Device for Pressurizing Propellant Tanks
After a series of successful prototype tests we filed our first patent application for a new Tridyne pressurization system, with a wide commercial and military application area. The patent has been lodged at the Swiss Federal Institute of Intellectual Property at the 16th February. It is thought to be flown in ASRI's AUSROC 2.5 for the first time.

Description
During expansion of the pressurization gas into the propellant tanks it cools down and looses a lot of its specific volume. Thus, even more gas is needed. Tridyne uses a inert gas like helium or nitrogen enriched with a low percentage of oxygen/hydrogen which is reacted in a catalyst and so the Helium heats up and its volume increases. This allows to decrease the amount of pressurization gas which saves significant weight and space. The percentage of the Oxygen/Hydrogen in the Helium is low enough to prevent ignition under normal conditions, it needs the catalyst. So it is possible to safely store the whole mix in a single tank. The catalyst consists of coated ceramic pellets with a very high internal surface of more than 200 m2/gramm. Dependent on the content of Hydrogen and Oxygen you can get output temperatures of several hundred degrees. Tridyne has been invented by Rockwell in 1973 (Patent: US3779009).

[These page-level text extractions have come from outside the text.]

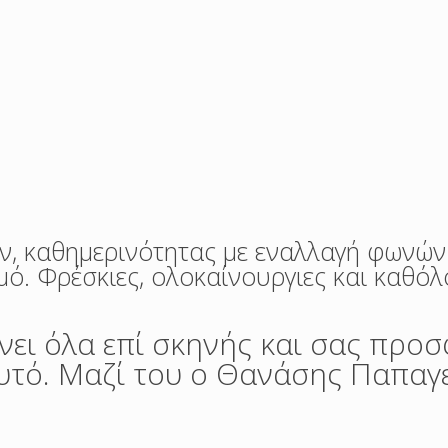
ν, καθημερινότητας με εναλλαγή φωνών
μό. Φρέσκιες, ολοκαίνουργιες και καθό
ει όλα επί σκηνής και σας προσ
υτό. Μαζί του ο Θανάσης Παπαγ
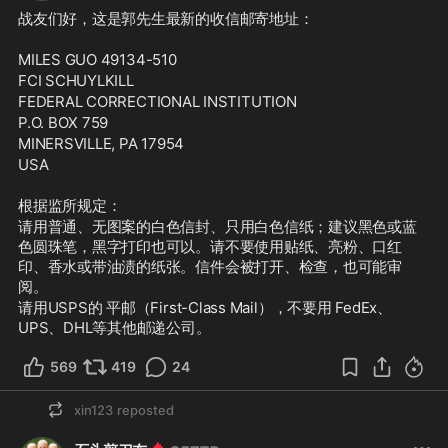
战友们好，这是郭先生最新的收信邮寄地址：
MILES GUO 49134-510
FCI SCHUYLKILL
FEDERAL CORRECTIONAL INSTITUTION
P.O. BOX 759
MINERSVILLE, PA 17954
USA
根据监所规定：
请用普通、无图案的白色信封、只用白色信纸；建议黑色或蓝
色圆珠笔，黑字打印也可以。请不要使用贴纸、亮粉、口红
印、香水或带油渍的纸张。信件会被打开、检查，也可能审
阅。
请用USPS的 平邮（First-Class Mail），不要用 FedEx、
UPS、DHL等其他邮递公司。
569
419
24
xin123
reposted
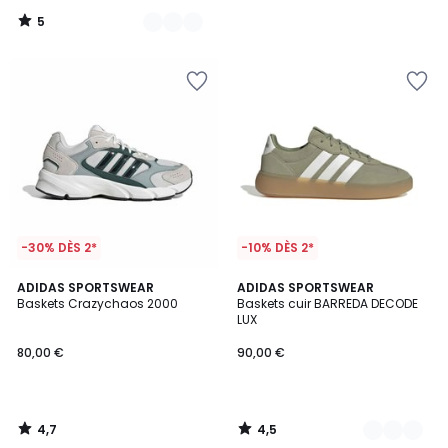
5
/
5
-30% DÈS 2*
-10% DÈS 2*
4,7
4,5
ADIDAS SPORTSWEAR
2
ADIDAS SPORTSWEAR
/ 5
/ 5
Baskets Crazychaos 2000
Baskets cuir BARREDA DECODE
Couleurs
LUX
80,00 €
90,00 €
4,7
4,5
/
/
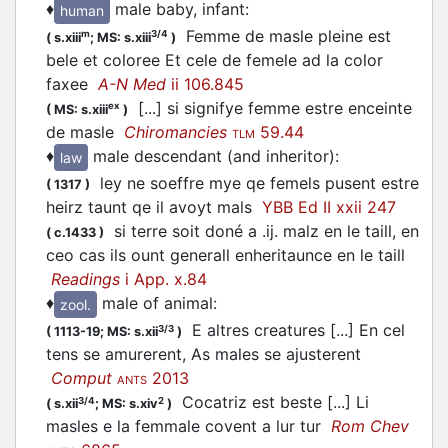
♦
male baby, infant
:
human
Femme de masle pleine est
m
3/4
(
s.xiii
;
MS: s.xiii
)
bele et coloree Et cele de femele ad la color
faxee
A-N Med
ii 106.845
[...] si signifye femme estre enceinte
ex
(
MS: s.xiii
)
de masle
Chiromancies
59.44
TLM
♦
male descendant (and inheritor)
:
law
ley ne soeffre mye qe femels pusent estre
(
1317
)
heirz taunt qe il avoyt mals
YBB Ed II xxii 247
si terre soit doné a .ij. malz en le taill, en
(
c.1433
)
ceo cas ils ount generall enheritaunce en le taill
Readings
i App. x.84
♦
male of animal
:
zool.
E altres creatures [...] En cel
3/3
(
1113-19;
MS: s.xii
)
tens se amurerent, As males se ajusterent
Comput
2013
ANTS
Cocatriz est beste [...] Li
3/4
2
(
s.xii
;
MS: s.xiv
)
masles e la femmale covent a lur tur
Rom Chev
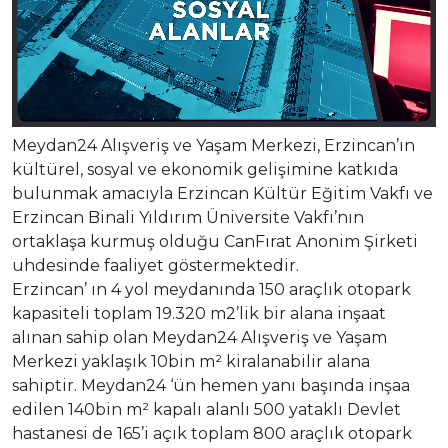
Meydan24 Alışveriş ve Yaşam Merkezi, Erzincan’ın
kültürel, sosyal ve ekonomik gelişimine katkıda
bulunmak amacıyla Erzincan Kültür Eğitim Vakfı ve
Erzincan Binali Yıldırım Üniversite Vakfı’nın
ortaklaşa kurmuş olduğu CanFırat Anonim Şirketi
uhdesinde faaliyet göstermektedir.
Erzincan’ ın 4 yol meydanında 150 araçlık otopark
kapasiteli toplam 19.320 m2’lik bir alana inşaat
alınan sahip olan Meydan24 Alışveriş ve Yaşam
Merkezi yaklaşık 10bin m² kiralanabilir alana
sahiptir. Meydan24 ‘ün hemen yanı başında inşaa
edilen 140bin m² kapalı alanlı 500 yataklı Devlet
hastanesi de 165’i açık toplam 800 araçlık otopark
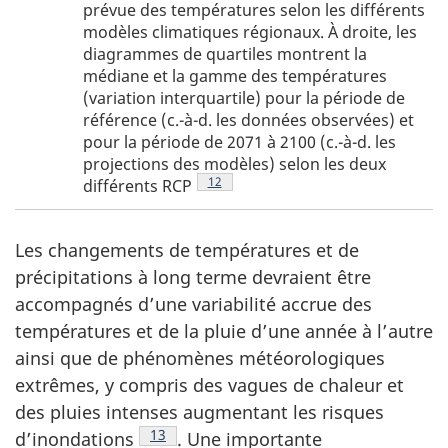
prévue des températures selon les différents
modèles climatiques régionaux. À droite, les
diagrammes de quartiles montrent la
médiane et la gamme des températures
(variation interquartile) pour la période de
référence (c.-à-d. les données observées) et
pour la période de 2071 à 2100 (c.-à-d. les
projections des modèles) selon les deux
Note de bas de page
12
différents
RCP
Les changements de températures et de
précipitations à long terme devraient être
accompagnés d’une variabilité accrue des
températures et de la pluie d’une année à l’autre
ainsi que de phénomènes météorologiques
extrêmes, y compris des vagues de chaleur et
des pluies intenses augmentant les risques
Note de bas de page
13
d’inondations
.
Une importante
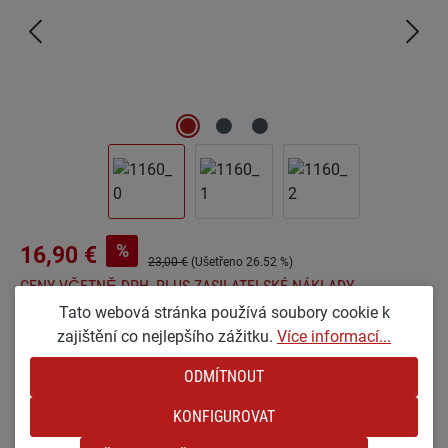
%
16,90 €
23,00 €
(Ušetřeno 26.52 %)
CENY VČETNĚ DPH, PLUS ZASILATELSKÉ NÁKLADY
Tato webová stránka používá soubory cookie k
zajištění co nejlepšího zážitku.
Více informací...
Vyberte
Optionen
ODMÍTNOUT
KX [MALÉ A HRUBĚ LAKOVANÉ]
KONFIGUROVAT
Množství produktu: Zadejte požadované množ
DO NÁKUPNÍHO KOŠÍKU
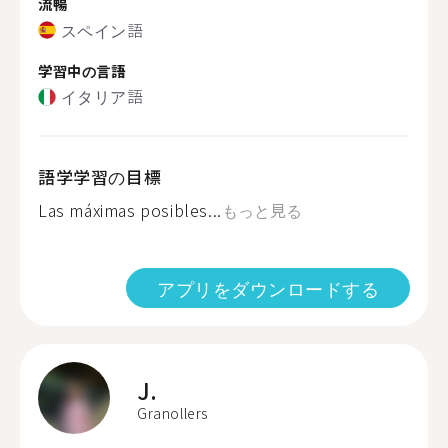
流暢
スペイン語
学習中の言語
イタリア語
語学学習の目標
Las máximas posibles...
もっと見る
アプリをダウンロードする
J.
Granollers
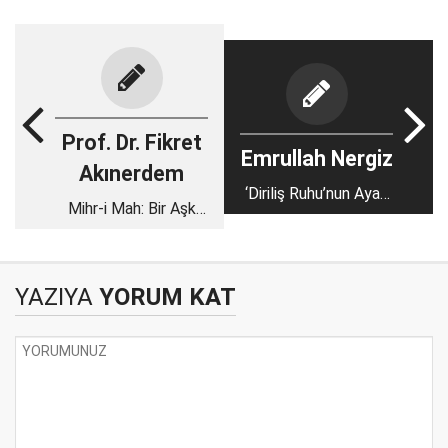
Prof. Dr. Fikret
Emrullah Nergiz
Akınerdem
‘Diriliş Ruhu’nun Ayak
Mihr-i Mah: Bir Aşk
Sesleri
Hikâyesi
YAZIYA
YORUM KAT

The system as described above only heats the gas which has already left the tank. A significant amount of gas remains unused in the tank when the lower limit of the tank pressure has reached. Due to its sub cooled condition, the remaining gas has a significant density and therefore useless weight. Several attempts have tried to avoid this drawback using heat exchanger etc. (for example patent US4804520). This kind of solutions tend to be bulky and heavy and show a slow thermal response time.

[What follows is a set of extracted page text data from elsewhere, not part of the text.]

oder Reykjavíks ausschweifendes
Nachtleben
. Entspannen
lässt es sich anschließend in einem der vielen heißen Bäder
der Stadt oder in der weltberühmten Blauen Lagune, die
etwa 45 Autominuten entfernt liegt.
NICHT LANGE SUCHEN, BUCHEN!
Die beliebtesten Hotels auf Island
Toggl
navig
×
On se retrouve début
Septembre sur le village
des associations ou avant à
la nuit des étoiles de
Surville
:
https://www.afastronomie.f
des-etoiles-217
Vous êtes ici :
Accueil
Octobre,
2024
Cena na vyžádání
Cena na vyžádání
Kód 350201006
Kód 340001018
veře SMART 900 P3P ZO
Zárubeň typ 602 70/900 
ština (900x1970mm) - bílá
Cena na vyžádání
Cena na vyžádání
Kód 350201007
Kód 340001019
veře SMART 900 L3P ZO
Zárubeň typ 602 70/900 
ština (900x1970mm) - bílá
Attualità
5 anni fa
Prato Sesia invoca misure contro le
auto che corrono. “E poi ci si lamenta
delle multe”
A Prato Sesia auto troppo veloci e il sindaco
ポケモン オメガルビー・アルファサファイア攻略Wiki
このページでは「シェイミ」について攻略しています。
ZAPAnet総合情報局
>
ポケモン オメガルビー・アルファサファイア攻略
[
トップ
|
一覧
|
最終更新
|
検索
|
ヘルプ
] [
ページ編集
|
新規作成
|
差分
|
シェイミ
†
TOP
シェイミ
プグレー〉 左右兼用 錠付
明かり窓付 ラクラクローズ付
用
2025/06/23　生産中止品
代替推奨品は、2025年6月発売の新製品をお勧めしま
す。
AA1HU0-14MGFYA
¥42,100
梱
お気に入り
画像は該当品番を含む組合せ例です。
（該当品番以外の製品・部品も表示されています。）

Our invention avoids the drawbacks mentioned above by using two tanks instead of a single one:

The system is being charged through valve 1, the gas tank 5 is therefore filled with the reactive Tridyne gas mixture. At the same time the auxiliary tank 10 is filled through the check valve 14 and in a lower extend through the restriction 13. Both tanks 5 and 10 have the same pressure after the loading. The check valves 7 prevent a premature reaction of the gas mixture in the catalyst 8 during the loading procedure and the later storage. Through restriction 13 slow pressure changes can be equalized e.g. caused by external heat influences. The restriction 13 is protected by fine optional filters 12 to prevent contamination. The system is now charged and storable.
The extraction of the gas is made through valve 2. After an optional pressure reduction in 3 the gas mixture flows into the catalyst 4 where it is reacted and therefore heated. During extraction of the gas from tank 5 the pressure decreases and the gas cools down. The pressure difference between tank 5 and 10 will be equalized through the check valves 7 and the catalyst 8 where the gas coming from 10 is reacted and heated. The heated gas flows into tank 5 through a inlet device 11 which forces mixing. The temperature in tank 5 can be tailored by a suitable choice of the volumes of the tanks 5 and 10. The auxiliary tank 10, the valves 7, 13, the filters 12 and the catalyst 8 can be located outside of the tank 5. But the favourable way is to locate them inside the tank 5 where the tank 10 has to withstand only the differential pressure between tanks 5 and 10 which leads to a lower wheight and an easier integration of the components 7, 8, 12, 13 and 14 as well. For larger devices a cascading of the invention is reasonable. In this case a further additional tank permits the heating of the remaining gas in tank 10 etc. This cascading is arbitrarily expandable.